И Мишель, зная это, протягивает ей свою черепаховую папиросницу.
— Мерси, Михаил Петрович! Отличная… — Полковница неторопливо, со вкусом, затягивается. — Так с чем посетили вы наш мирный уголок? Уж не по дамам ли здешним соскучились?
— Ох, Дарья Гавриловна, я только об вас из дам здешних и вспоминаю! Потому что вы и впрямь дама. Тут, пожалуй, ею остаться мудреней, чем где-либо…
— Не льстите, Михаил Петрович, все равно не поверю. Так с чем пришли-то?
Принесли пиво. Полковница только пригубила, зато дымила вовсю.
— Дарья Гавриловна, я знаю, вы мужчин терпеть не можете и имеете полное право на то, — решился Мишель и сделал немалый глоток из своего фарфорового (для почетных гостей) бокала. — Но речь идет об одном деле, которое вас равнодушной, может, и не оставит. И, сдается мне, вы смогли бы мне очень даже помочь…
— Не интригуйте, дело говорите…
— А дело такое, Дарья Гавриловна. — Мишель наклонился вперед, близко к ее лицу. — Девушку одну подлец Полозов губит! Вы ж слыхали о Полозове?

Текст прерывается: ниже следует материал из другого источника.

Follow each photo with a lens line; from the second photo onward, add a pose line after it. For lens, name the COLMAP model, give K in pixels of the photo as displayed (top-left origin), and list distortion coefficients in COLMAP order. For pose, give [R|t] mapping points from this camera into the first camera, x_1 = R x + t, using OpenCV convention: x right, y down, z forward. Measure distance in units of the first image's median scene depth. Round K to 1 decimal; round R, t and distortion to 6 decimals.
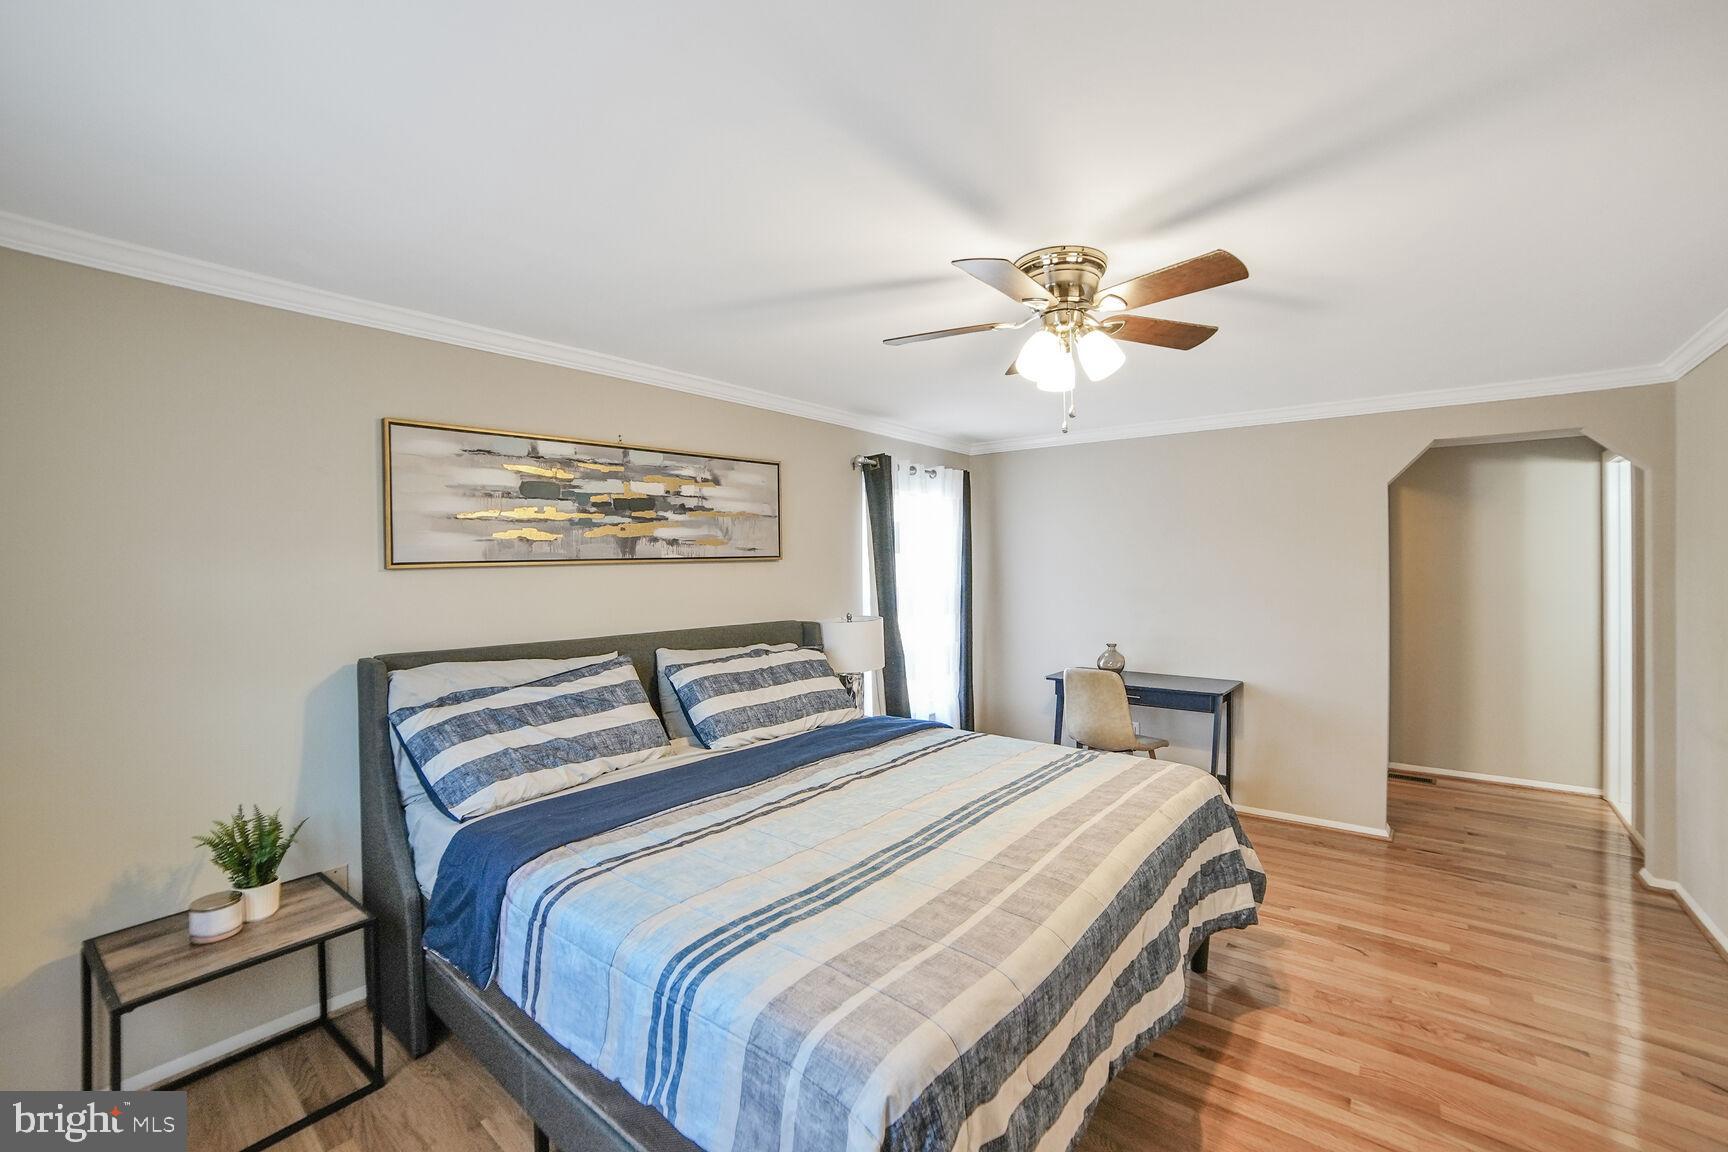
lens RADIAL K [[726.7, 0, 863.5], [0, 726.7, 552.0], [0, 0, 1]] dist [-0.083826, 0.000033]
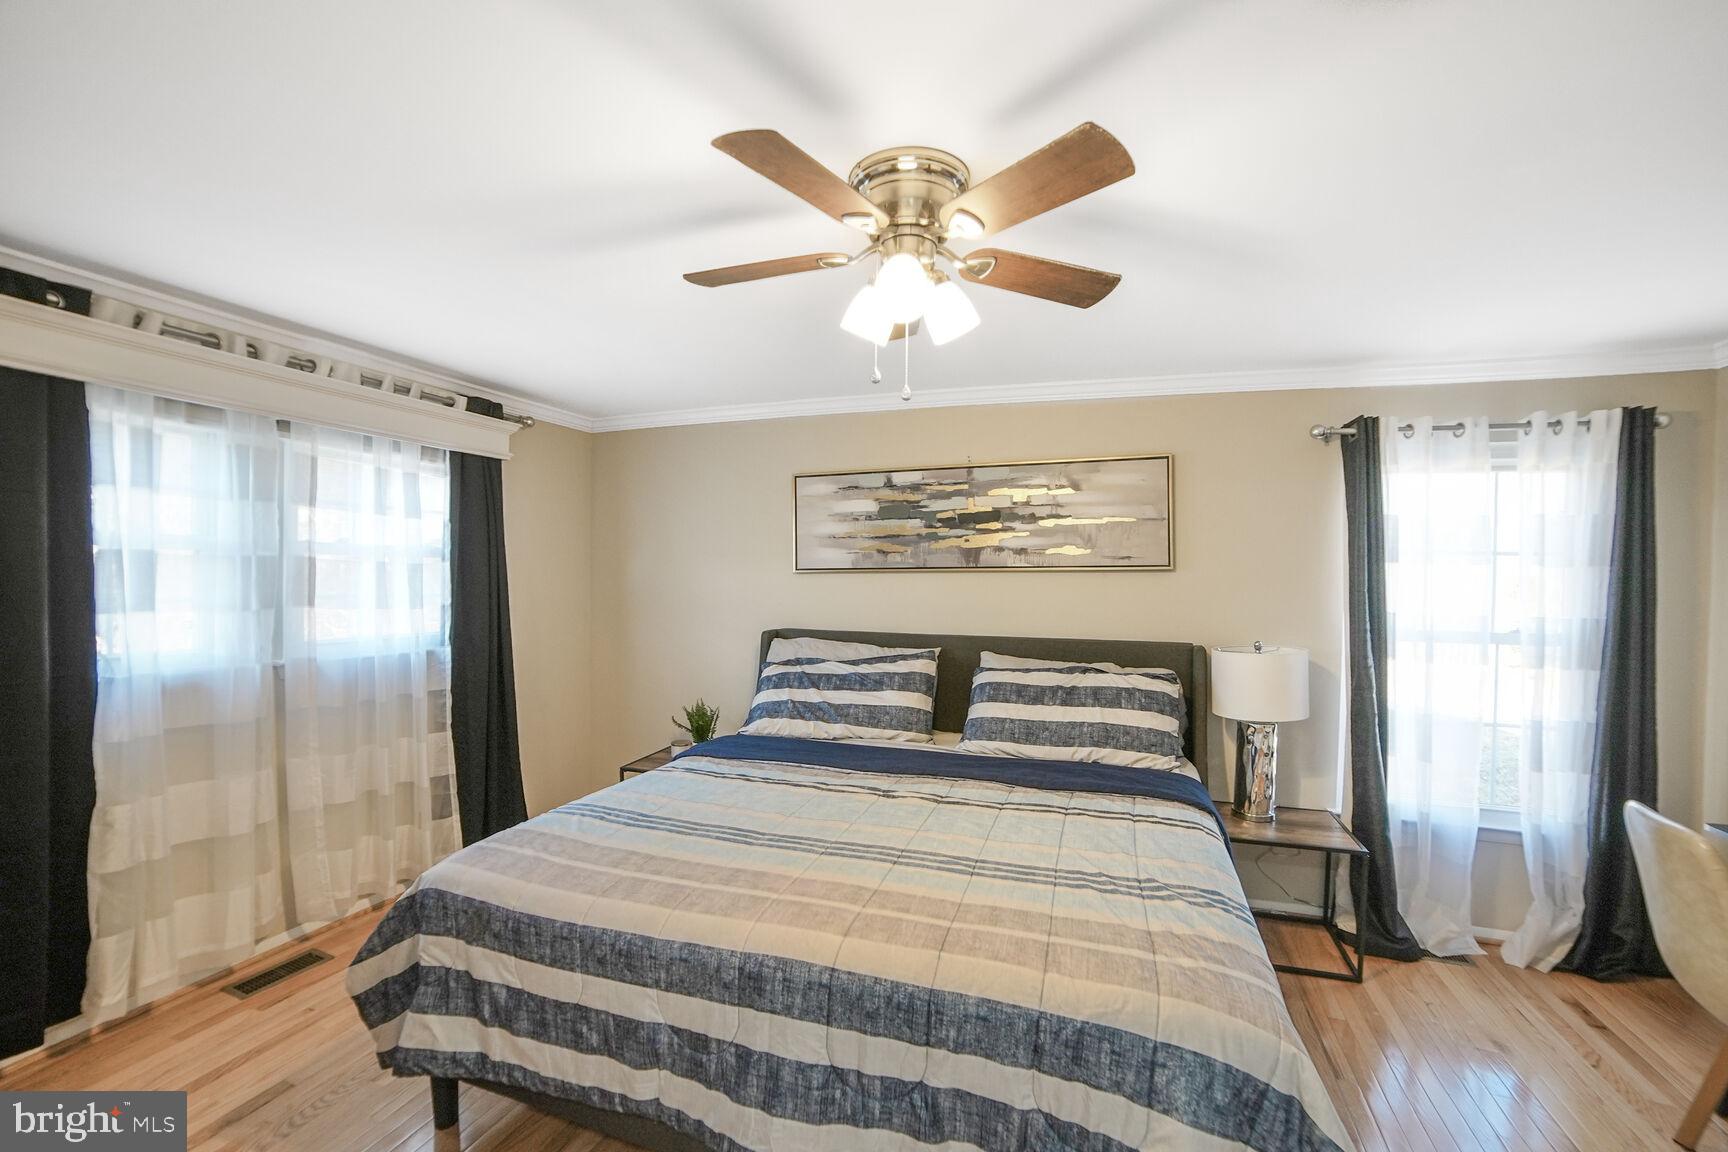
lens RADIAL K [[725.8, 0, 873.7], [0, 725.8, 576.1], [0, 0, 1]] dist [-0.083082, 0.030314]
pose [[0.352356, 0.020612, -0.935639, 0.739148], [0.004991, 0.999702, 0.023903, -0.004611], [0.935853, -0.013092, 0.352148, 0.518668]]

— Я и видала его не раз, — пожала плечами Полковница.
— Где?!
— Да вот и здесь тоже! Вы ли один ходок сюда, шер ами?..
— Дарья Гавриловна, скажите, что вам о нем известно!
— Да вы сначала скажите дело свое, Михаил Петрович!

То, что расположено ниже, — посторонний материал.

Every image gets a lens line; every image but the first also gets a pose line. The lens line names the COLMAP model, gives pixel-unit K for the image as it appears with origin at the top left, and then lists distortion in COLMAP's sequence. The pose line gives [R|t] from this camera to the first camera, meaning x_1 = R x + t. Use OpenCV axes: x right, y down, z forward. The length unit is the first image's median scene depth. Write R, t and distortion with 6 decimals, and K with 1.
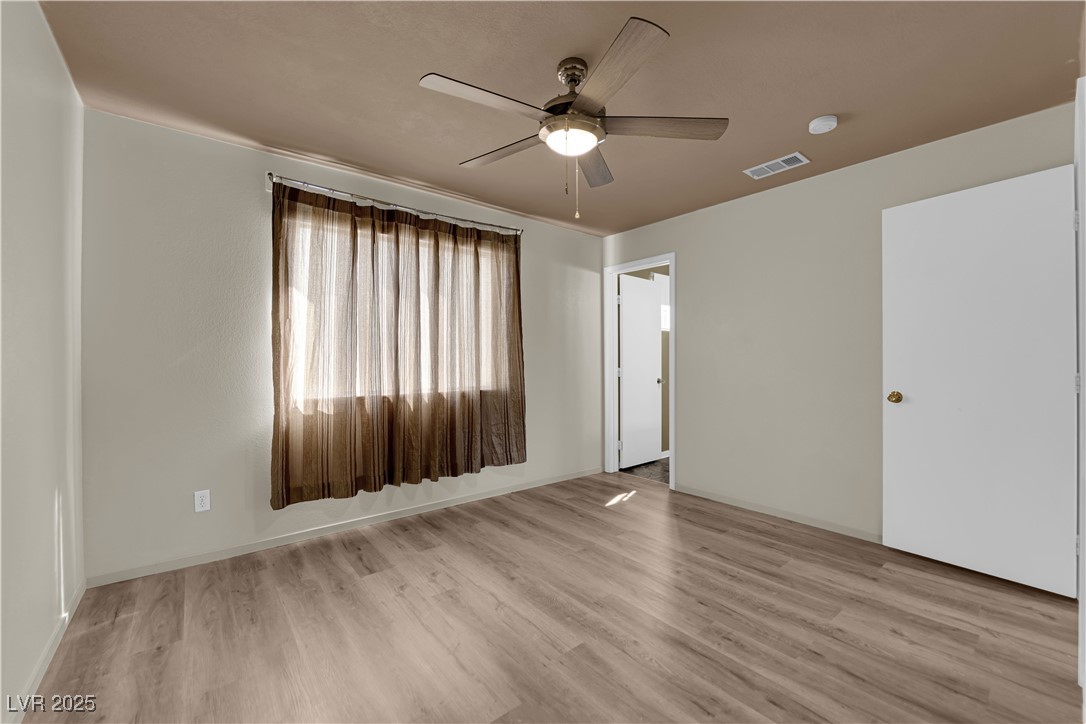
lens RADIAL K [[442.3, 0, 536.0], [0, 442.3, 363.7], [0, 0, 1]] dist [-0.012906, -0.000296]
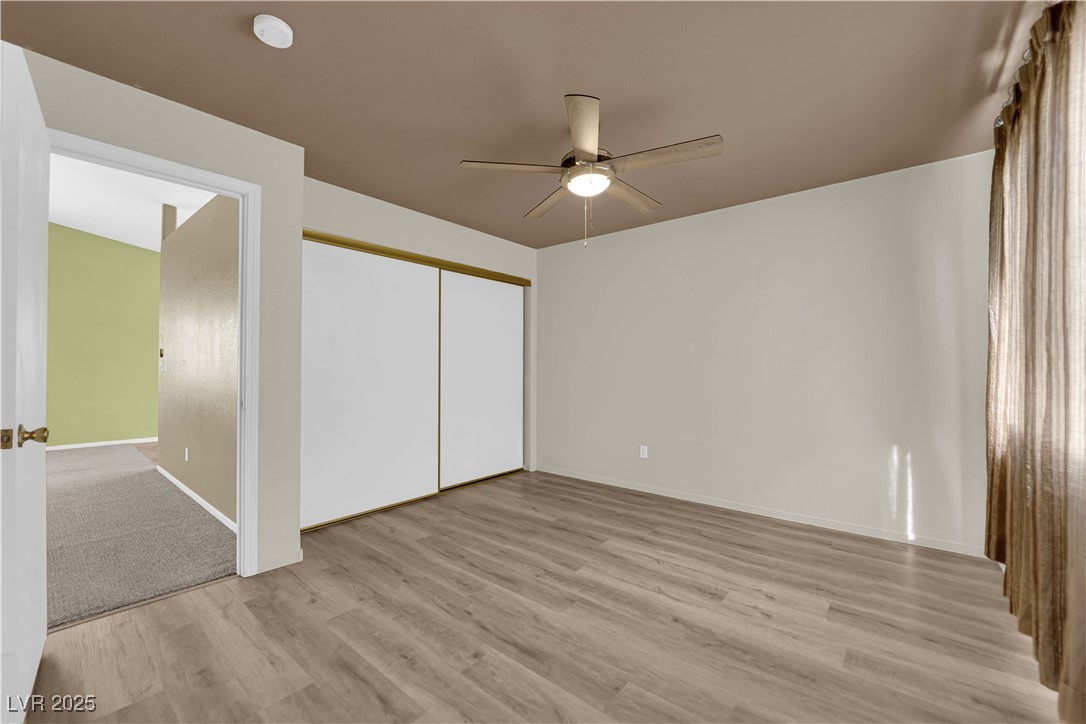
lens RADIAL K [[371.1, 0, 541.8], [0, 371.1, 366.5], [0, 0, 1]] dist [0.000019, 0.000001]
pose [[-0.979164, 0.000167, -0.203070, 0.413584], [-0.000975, 0.999984, 0.005526, -0.006661], [0.203068, 0.005609, -0.979149, 1.968618]]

— Была у него воспитанница, — да вы же знаете, что у него за «воспитанницы», зачем они! — так вот, он ее в заведение к Векслерше сдал, — развязался, да. Говорят, в Париж собирается, а девушку в омут, не надобна стала, увы…

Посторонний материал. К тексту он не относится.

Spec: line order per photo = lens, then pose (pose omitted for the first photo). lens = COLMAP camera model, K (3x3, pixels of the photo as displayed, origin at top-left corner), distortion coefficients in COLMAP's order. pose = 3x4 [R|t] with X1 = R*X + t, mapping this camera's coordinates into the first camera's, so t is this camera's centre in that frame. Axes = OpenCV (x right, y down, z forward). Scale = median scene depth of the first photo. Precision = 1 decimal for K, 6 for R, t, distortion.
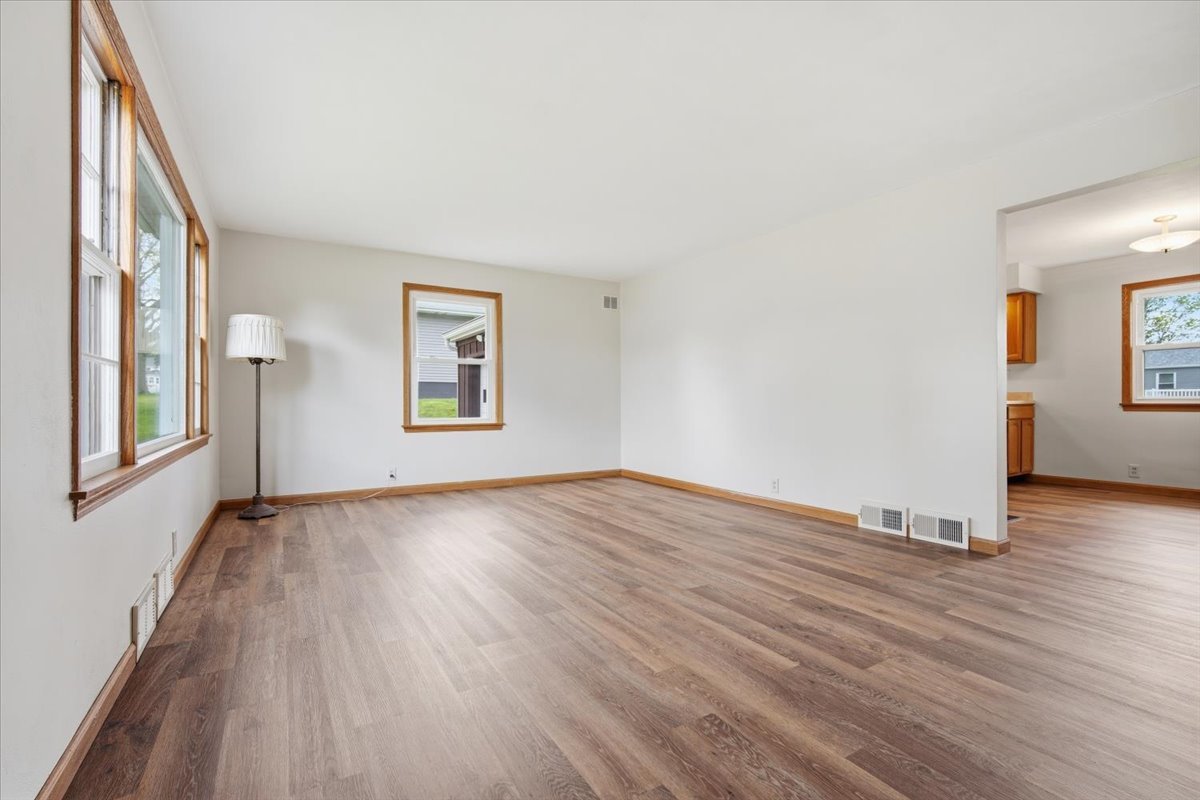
lens RADIAL K [[530.0, 0, 598.9], [0, 530.0, 403.0], [0, 0, 1]] dist [-0.012512, 0.003784]
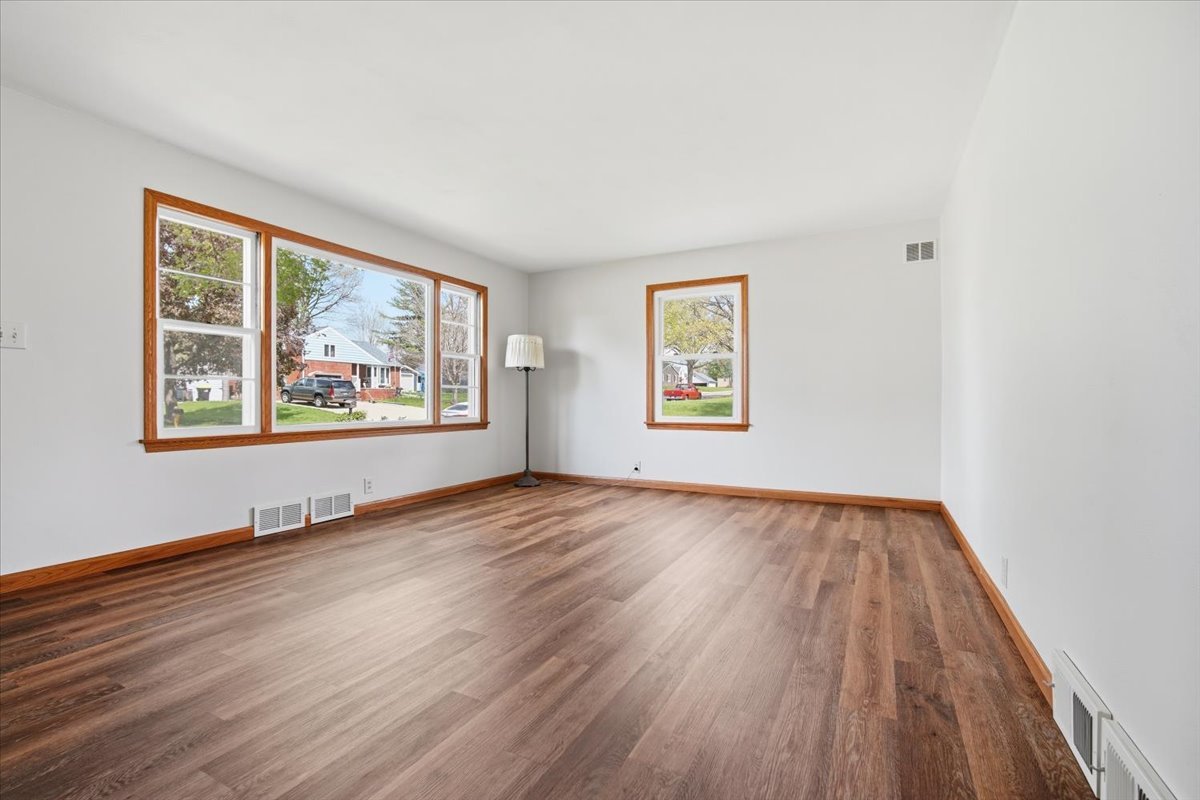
lens RADIAL K [[530.0, 0, 598.9], [0, 530.0, 403.0], [0, 0, 1]] dist [-0.012512, 0.003784]
pose [[0.511929, 0.003270, -0.859022, 0.494275], [0.000426, 0.999992, 0.004060, 0.000342], [0.859028, -0.002444, 0.511923, 0.389061]]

— Эх, Михаил Петрович! Думаю, в Париж он не скоро укатит, к зимнему сезону разве что. А до того еще наделает тут…
— Понимаете, Дарья Гавриловна, я слежу за ним из-за этой девушки-то… Короче, он что-то еще задумал, мне кажется… Есть у Девичьего поля домик один, очень обычный домик, чиновница там живет, надворная советница, вдова.
— Ростовщица. Дальская — слыхала.
— И у нее…
— И у нее девочка есть, племянница вроде бы, лет тринадцати. Так он теперь ТАМ окучивает?..
Мишель молча кивнул. В очередной раз он поразился тому, как много знает Полковница о московских обывателях всех сословий, не выходя, кажется, из этой богом забытой трущобы.
— Я слежу за домом. Там каждый почти вечер его карета. То он сам, то эта его Лярмэ…
— Да она ведь жена его — вы разве не знаете?..
Мишель уставился на Полковницу, чуть пивом не подавившись.
— Да, мон шер, грехи младости, все тот же прекрасный Париж…
— То-то я смотрю, как они в сцепке-то… Но жена пособляет разврату его, — возможно ли?
— Эх, Михаил Петрович, Михаил Петрович! Почтенные родители детей своих продают, а уж бывшая кокотка, которая во всю свою жизнь ничего, кроме бриллиантов, и не любила… Ей его удержать важно, — тут и сводницей поневоле станешь…
— Вот ведь скандал какой! Да ежели написать об этом…
— А доказательства-то при вас? Вас же и упекут за клевету Помните: Полозов племянник самой гофмейстерины Олсуфьевой!
— А она-то про позор этот знает?
— Ну, милый мой, что ведомо их сиятельству графине Олсуфьевой, а что нет — не мне, смиренной воровке, о сем судить! Только сдается уж, скандалу она, разумеется, не захочет: императрица Мария Александровна к разврату очень плохо относится. Особенно с тех самых пор, как государь стал предпочитать ей княжну Долгорукову… Прямой резон графине, чтоб кредит при дворе сохранить, ходу скандалу не дать. И сделать это ВСЕМИ ВОЗМОЖНЫМИ СРЕДСТВАМИ!